→ **THE PROBLEM**
Write out, word for word, every line in the data below from the one containing "لسنوات طويلة." to the one containing "Душевой шланг Silverflex 1.500 мм", both of them included.

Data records
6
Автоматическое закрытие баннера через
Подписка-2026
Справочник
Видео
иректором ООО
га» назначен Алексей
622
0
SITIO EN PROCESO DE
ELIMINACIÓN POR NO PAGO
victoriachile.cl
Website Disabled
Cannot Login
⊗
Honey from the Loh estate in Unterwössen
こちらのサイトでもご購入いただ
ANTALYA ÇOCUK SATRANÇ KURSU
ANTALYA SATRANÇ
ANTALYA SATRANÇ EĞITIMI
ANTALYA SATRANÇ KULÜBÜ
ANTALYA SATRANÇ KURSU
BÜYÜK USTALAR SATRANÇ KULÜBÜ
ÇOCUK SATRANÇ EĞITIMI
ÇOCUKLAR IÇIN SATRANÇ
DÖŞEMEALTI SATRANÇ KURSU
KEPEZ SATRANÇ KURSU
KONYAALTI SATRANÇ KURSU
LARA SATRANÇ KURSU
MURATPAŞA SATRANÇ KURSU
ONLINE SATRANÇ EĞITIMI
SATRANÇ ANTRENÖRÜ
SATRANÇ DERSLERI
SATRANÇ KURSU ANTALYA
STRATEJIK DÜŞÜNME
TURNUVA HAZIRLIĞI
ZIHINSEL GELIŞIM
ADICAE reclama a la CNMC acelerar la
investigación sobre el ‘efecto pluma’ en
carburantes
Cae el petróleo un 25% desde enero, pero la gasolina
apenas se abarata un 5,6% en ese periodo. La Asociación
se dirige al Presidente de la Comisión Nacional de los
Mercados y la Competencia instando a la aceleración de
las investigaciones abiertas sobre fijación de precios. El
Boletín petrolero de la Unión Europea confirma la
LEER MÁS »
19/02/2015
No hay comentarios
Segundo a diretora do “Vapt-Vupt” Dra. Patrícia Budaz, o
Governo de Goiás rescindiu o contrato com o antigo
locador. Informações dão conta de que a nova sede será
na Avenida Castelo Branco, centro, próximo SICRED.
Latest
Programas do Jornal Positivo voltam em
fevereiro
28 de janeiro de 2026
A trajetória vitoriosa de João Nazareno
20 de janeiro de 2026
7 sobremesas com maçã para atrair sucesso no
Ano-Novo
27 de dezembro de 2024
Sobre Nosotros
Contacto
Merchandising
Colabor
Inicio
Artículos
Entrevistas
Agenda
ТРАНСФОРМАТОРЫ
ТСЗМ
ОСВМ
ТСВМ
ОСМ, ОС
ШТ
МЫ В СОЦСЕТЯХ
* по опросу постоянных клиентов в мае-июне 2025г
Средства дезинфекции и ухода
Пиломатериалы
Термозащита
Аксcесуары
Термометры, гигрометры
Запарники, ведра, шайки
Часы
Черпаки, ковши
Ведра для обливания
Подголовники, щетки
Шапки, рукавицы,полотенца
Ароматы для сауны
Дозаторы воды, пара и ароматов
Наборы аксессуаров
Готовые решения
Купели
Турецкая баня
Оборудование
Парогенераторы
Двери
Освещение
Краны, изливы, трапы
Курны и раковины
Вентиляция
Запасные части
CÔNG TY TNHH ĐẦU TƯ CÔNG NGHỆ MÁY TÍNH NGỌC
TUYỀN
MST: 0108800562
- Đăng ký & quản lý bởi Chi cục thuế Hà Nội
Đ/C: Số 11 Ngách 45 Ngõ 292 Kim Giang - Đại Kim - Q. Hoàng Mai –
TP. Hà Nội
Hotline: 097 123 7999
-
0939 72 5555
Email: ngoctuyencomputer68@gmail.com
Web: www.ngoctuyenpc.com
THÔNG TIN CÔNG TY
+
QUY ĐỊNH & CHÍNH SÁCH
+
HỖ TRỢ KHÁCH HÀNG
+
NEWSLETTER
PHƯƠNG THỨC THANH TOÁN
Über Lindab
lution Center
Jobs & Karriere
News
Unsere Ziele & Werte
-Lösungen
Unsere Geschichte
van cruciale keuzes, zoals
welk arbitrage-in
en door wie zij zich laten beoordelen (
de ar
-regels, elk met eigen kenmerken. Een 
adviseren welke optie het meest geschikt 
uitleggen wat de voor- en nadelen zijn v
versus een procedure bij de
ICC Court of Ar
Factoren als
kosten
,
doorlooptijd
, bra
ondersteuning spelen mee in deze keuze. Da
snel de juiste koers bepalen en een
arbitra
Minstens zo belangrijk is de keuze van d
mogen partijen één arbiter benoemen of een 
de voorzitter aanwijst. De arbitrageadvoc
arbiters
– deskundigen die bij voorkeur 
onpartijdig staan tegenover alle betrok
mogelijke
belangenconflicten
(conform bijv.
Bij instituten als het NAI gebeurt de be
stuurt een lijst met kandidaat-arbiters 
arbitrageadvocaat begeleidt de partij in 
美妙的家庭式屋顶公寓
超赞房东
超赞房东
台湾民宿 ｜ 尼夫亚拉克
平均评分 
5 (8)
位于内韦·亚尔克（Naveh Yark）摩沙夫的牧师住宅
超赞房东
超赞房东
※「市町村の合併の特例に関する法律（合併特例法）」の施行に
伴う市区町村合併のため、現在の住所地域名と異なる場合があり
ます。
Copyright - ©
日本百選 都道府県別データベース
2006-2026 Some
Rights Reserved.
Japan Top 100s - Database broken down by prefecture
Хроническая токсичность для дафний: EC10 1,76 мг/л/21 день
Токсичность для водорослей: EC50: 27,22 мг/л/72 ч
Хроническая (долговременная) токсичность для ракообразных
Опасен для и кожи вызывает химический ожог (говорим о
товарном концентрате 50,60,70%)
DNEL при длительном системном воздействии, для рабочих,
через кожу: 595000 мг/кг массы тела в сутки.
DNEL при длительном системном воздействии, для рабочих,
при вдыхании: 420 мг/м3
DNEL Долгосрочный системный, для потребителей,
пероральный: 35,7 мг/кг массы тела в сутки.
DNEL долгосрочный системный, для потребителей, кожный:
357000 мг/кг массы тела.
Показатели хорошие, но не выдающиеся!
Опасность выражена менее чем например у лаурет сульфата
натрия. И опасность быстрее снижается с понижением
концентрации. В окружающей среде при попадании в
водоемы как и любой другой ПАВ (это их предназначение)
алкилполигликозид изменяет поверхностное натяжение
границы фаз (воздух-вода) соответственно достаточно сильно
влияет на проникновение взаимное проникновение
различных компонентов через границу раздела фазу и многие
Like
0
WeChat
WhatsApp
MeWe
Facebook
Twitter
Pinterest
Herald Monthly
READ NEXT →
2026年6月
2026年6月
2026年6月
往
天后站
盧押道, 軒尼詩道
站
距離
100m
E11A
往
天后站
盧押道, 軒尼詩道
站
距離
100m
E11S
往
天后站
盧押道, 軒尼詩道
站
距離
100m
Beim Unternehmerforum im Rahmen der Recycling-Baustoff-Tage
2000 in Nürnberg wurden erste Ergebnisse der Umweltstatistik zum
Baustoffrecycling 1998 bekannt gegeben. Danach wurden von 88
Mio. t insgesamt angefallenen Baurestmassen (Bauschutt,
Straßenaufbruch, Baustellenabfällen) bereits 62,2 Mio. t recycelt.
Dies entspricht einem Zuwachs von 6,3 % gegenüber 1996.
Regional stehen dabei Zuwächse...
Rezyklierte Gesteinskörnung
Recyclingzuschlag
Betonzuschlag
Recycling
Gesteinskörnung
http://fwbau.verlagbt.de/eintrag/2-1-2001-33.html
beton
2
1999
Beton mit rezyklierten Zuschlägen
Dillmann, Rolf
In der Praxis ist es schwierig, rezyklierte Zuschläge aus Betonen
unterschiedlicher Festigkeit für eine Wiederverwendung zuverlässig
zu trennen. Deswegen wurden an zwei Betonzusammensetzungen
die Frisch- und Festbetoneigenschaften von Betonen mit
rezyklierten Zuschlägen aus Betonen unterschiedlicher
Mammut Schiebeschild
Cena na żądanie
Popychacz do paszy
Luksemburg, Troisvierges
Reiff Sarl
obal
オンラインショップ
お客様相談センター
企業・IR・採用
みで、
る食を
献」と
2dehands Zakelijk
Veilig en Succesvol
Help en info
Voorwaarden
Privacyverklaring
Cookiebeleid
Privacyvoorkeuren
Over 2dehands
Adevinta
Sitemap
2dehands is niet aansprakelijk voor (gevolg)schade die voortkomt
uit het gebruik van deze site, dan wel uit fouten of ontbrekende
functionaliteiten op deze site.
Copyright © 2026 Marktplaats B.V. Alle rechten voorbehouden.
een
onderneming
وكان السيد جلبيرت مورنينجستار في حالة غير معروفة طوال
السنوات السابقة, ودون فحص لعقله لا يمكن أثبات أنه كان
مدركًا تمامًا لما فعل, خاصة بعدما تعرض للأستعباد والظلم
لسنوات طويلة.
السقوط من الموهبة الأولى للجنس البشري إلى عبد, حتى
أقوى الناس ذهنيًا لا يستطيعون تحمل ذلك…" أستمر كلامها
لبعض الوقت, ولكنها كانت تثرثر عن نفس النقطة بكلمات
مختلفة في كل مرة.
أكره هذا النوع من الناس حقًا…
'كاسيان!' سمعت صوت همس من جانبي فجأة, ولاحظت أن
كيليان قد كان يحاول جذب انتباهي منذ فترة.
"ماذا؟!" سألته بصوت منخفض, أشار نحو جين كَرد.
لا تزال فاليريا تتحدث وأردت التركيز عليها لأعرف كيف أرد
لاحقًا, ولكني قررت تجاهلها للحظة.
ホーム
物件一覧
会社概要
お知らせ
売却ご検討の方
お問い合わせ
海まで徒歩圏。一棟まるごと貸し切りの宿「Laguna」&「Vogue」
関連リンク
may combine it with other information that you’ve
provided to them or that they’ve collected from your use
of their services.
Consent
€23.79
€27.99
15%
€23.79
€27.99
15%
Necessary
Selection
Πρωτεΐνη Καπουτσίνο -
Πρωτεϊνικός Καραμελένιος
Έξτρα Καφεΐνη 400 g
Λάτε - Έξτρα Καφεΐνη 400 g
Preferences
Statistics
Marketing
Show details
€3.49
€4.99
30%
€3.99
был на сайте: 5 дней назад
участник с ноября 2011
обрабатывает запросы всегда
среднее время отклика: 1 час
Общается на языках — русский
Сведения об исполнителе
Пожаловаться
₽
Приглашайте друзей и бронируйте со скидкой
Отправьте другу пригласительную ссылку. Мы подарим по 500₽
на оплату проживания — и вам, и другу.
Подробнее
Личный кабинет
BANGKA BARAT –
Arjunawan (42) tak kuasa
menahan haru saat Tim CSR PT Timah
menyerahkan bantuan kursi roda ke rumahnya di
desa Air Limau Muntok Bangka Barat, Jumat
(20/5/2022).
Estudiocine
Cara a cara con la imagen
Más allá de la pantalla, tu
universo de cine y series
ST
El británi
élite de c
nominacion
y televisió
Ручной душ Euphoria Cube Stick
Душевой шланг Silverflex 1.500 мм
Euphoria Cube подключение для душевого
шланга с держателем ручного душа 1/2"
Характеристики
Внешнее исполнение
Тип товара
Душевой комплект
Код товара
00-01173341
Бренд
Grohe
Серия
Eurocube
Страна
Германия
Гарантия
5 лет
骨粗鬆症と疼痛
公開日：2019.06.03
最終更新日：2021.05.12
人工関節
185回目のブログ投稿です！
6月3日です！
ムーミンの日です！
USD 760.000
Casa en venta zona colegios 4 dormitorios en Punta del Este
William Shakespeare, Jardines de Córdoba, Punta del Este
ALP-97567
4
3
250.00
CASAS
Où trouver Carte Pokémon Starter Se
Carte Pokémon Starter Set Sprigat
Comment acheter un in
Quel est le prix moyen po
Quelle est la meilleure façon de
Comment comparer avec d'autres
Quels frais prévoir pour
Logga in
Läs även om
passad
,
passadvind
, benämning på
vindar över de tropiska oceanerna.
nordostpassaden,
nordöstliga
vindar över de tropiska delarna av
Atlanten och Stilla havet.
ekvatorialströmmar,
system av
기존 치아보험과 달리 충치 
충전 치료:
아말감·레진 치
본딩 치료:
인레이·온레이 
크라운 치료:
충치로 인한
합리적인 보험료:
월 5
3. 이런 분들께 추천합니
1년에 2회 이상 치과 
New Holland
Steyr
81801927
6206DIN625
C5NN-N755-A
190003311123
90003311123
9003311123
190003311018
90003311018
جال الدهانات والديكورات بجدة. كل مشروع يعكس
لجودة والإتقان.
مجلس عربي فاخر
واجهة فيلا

→ **EXERCISE OUTPUT**
لسنوات طويلة.
السقوط من الموهبة الأولى للجنس البشري إلى عبد, حتى
أقوى الناس ذهنيًا لا يستطيعون تحمل ذلك…" أستمر كلامها
لبعض الوقت, ولكنها كانت تثرثر عن نفس النقطة بكلمات
مختلفة في كل مرة.
أكره هذا النوع من الناس حقًا…
'كاسيان!' سمعت صوت همس من جانبي فجأة, ولاحظت أن
كيليان قد كان يحاول جذب انتباهي منذ فترة.
"ماذا؟!" سألته بصوت منخفض, أشار نحو جين كَرد.
لا تزال فاليريا تتحدث وأردت التركيز عليها لأعرف كيف أرد
لاحقًا, ولكني قررت تجاهلها للحظة.
ホーム
物件一覧
会社概要
お知らせ
売却ご検討の方
お問い合わせ
海まで徒歩圏。一棟まるごと貸し切りの宿「Laguna」&「Vogue」
関連リンク
may combine it with other information that you’ve
provided to them or that they’ve collected from your use
of their services.
Consent
€23.79
€27.99
15%
€23.79
€27.99
15%
Necessary
Selection
Πρωτεΐνη Καπουτσίνο -
Πρωτεϊνικός Καραμελένιος
Έξτρα Καφεΐνη 400 g
Λάτε - Έξτρα Καφεΐνη 400 g
Preferences
Statistics
Marketing
Show details
€3.49
€4.99
30%
€3.99
был на сайте: 5 дней назад
участник с ноября 2011
обрабатывает запросы всегда
среднее время отклика: 1 час
Общается на языках — русский
Сведения об исполнителе
Пожаловаться
₽
Приглашайте друзей и бронируйте со скидкой
Отправьте другу пригласительную ссылку. Мы подарим по 500₽
на оплату проживания — и вам, и другу.
Подробнее
Личный кабинет
BANGKA BARAT –
Arjunawan (42) tak kuasa
menahan haru saat Tim CSR PT Timah
menyerahkan bantuan kursi roda ke rumahnya di
desa Air Limau Muntok Bangka Barat, Jumat
(20/5/2022).
Estudiocine
Cara a cara con la imagen
Más allá de la pantalla, tu
universo de cine y series
ST
El británi
élite de c
nominacion
y televisió
Ручной душ Euphoria Cube Stick
Душевой шланг Silverflex 1.500 мм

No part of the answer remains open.